NFL Eliminates Chain Measurements for 2025 and Beyond


This week, the NFL announced that in the 2025 season they will use a digital measurement system to conduct chain measurements instead of bringing the chains onto the field. This change is expected to cut over half of the time required for a measurement.
Measuring the chains is an activity that is both highly reliable and accurate, and typically pointless. Football was historically played on many irregular fields where the slope of the playing surface is inconsistent, where the field is mixed-use and may have a baseball infield overlaid with it. There are also cases where the yard lines are very poorly marked and have nearly faded, or where the markings are irregular (officials joke about the number of beers that certain ground crews had consumed before they began work). It is a standard practice at all levels of football for officials to inspect the field before the contest to verify all lines and prepare solutions to the problems that may appear. When working a football game on an irregular field, officials frequently need to use measurements because the field itself does not readily allow the officials to square the line with any degree of accuracy. However while these historic reasons to need measurements were real, the rise of turf fields, single use fields, separate practice fields, and automatic field painting systems has made these problems rare at the high school level, virtually non-existent at the college level, and extinct at the professional level.
There are other reasons why measurements have been unnecessary. In football, the short wing officials spot the ball (determine where it went down). They are on the sideline doing this and after determining their spot they move into the field. Short wings are required to spot the ball for first down on the nearest full yard line in the vast majority of circumstances (really anything except a turnover on downs, a first down inside the five, and potentially a short conversion near but short of the ten yard line. They have perfect views of the individualized yard markers right inside the field of play, and are responsible for always knowing where the line to gain is in relation to those lines. As a matter of necessity, before they have finished indicating where the ball became dead, the short wing knows if they spotted the ball short of the line to gain or not (all of this assuming the field is regular as discussed above).

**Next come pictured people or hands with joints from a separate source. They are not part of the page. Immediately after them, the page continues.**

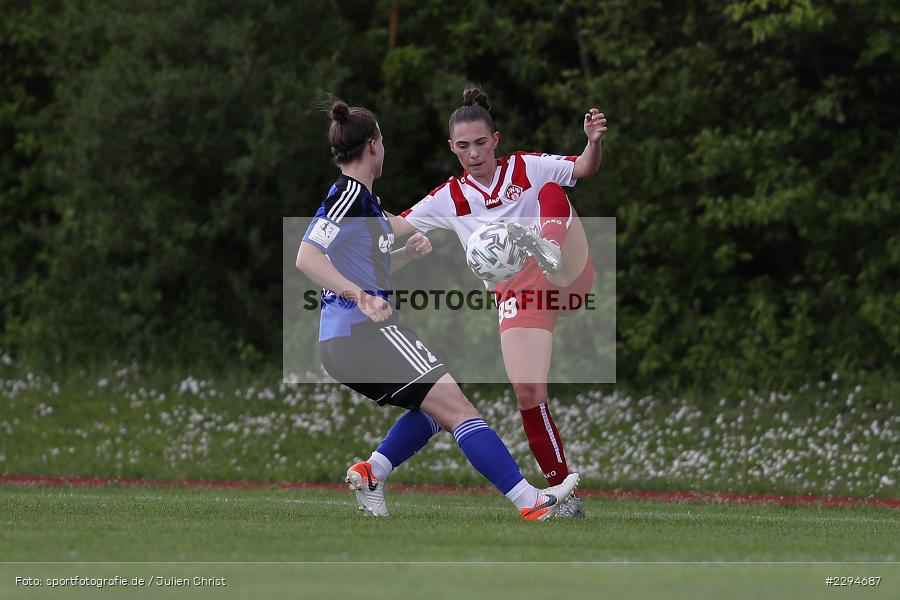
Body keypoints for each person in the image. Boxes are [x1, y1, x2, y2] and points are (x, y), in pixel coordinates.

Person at [295, 97, 578, 520]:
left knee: (435, 410)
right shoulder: (348, 193)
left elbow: (364, 264)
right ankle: (530, 502)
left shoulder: (366, 202)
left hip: (346, 343)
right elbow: (307, 256)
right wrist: (362, 297)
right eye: (384, 142)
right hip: (363, 334)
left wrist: (405, 256)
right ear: (374, 145)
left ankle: (374, 471)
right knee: (461, 410)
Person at [379, 84, 606, 518]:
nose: (474, 153)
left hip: (568, 270)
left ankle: (546, 245)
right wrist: (356, 211)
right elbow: (397, 227)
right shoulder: (449, 196)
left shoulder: (525, 166)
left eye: (481, 143)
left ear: (495, 140)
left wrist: (593, 143)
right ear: (452, 148)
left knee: (550, 190)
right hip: (521, 292)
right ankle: (563, 495)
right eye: (463, 147)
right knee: (527, 392)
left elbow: (583, 168)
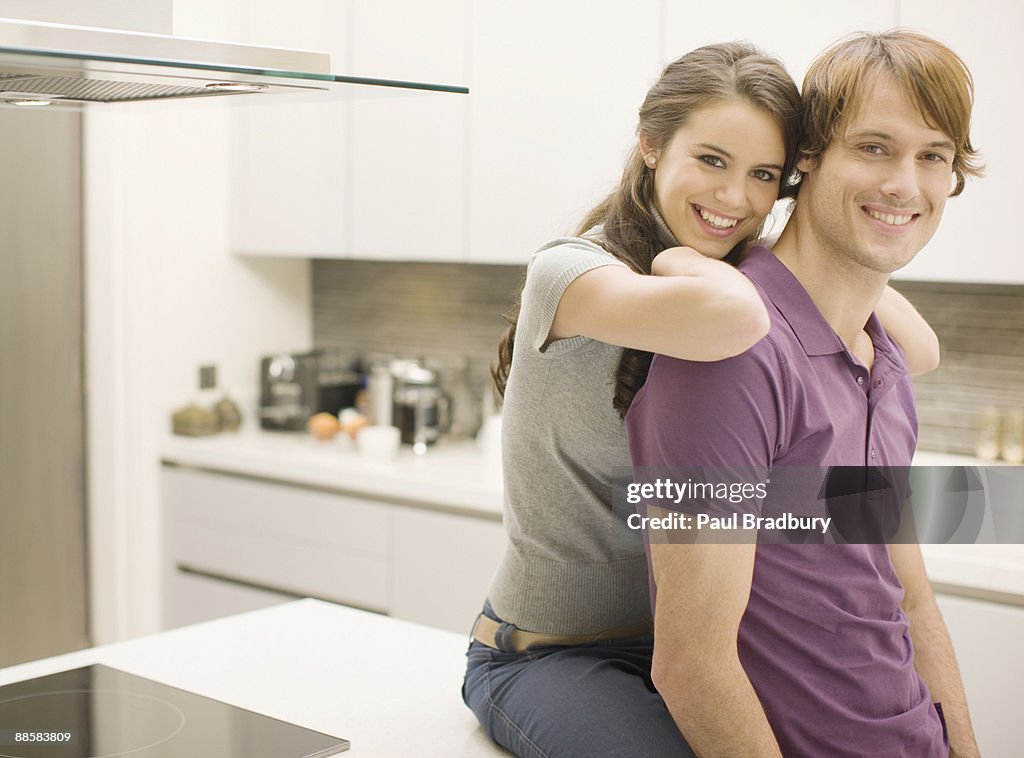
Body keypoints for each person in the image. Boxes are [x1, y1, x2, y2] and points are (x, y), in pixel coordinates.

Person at [462, 43, 939, 758]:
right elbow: (738, 320)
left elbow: (920, 351)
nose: (734, 198)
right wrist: (701, 258)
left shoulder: (732, 272)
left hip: (686, 650)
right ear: (652, 146)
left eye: (763, 176)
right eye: (711, 160)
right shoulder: (572, 271)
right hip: (551, 654)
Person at [626, 30, 983, 757]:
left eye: (933, 157)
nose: (904, 186)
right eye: (874, 148)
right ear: (807, 160)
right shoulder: (729, 351)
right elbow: (691, 664)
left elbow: (911, 601)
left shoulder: (884, 360)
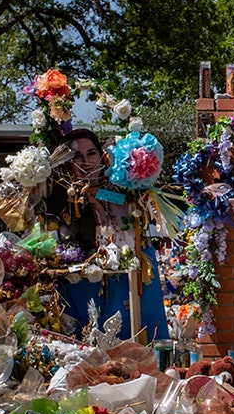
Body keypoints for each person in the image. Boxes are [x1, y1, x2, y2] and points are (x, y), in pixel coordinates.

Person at [50, 128, 170, 341]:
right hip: (85, 290)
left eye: (91, 153)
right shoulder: (59, 202)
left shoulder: (122, 191)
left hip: (131, 285)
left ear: (102, 156)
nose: (85, 162)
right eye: (77, 156)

So why did measurements still exist until now? Because many NFL officials began officiating forty plus years ago, because coaches grasp desperately at straws, and because a chain measurement is a performance that some officials like to perform. At the lowest levels of play, chain measurements are frequently used to test out new officials and see which ones have read and memorized their entire mechanics manuals. At higher levels of play, its only function is as an unearned timeout or an act of pure theater. I know of many referees who believe that every game should have exactly one measurement, and successfully manage to find a situation in each game to justify measuring.
The NFL deciding to replace it with a digital system is not going to actually change things. Hypothetically, the faster reviews could lead to more measurements. However, considering how chain measurements are primarily performances, I expect that what will actually happen is vastly fewer chain measurements. The exciting thing is that integrating this technology into the game will potentially make it more likely that other assistance technologies will be developed and deployed in the near future.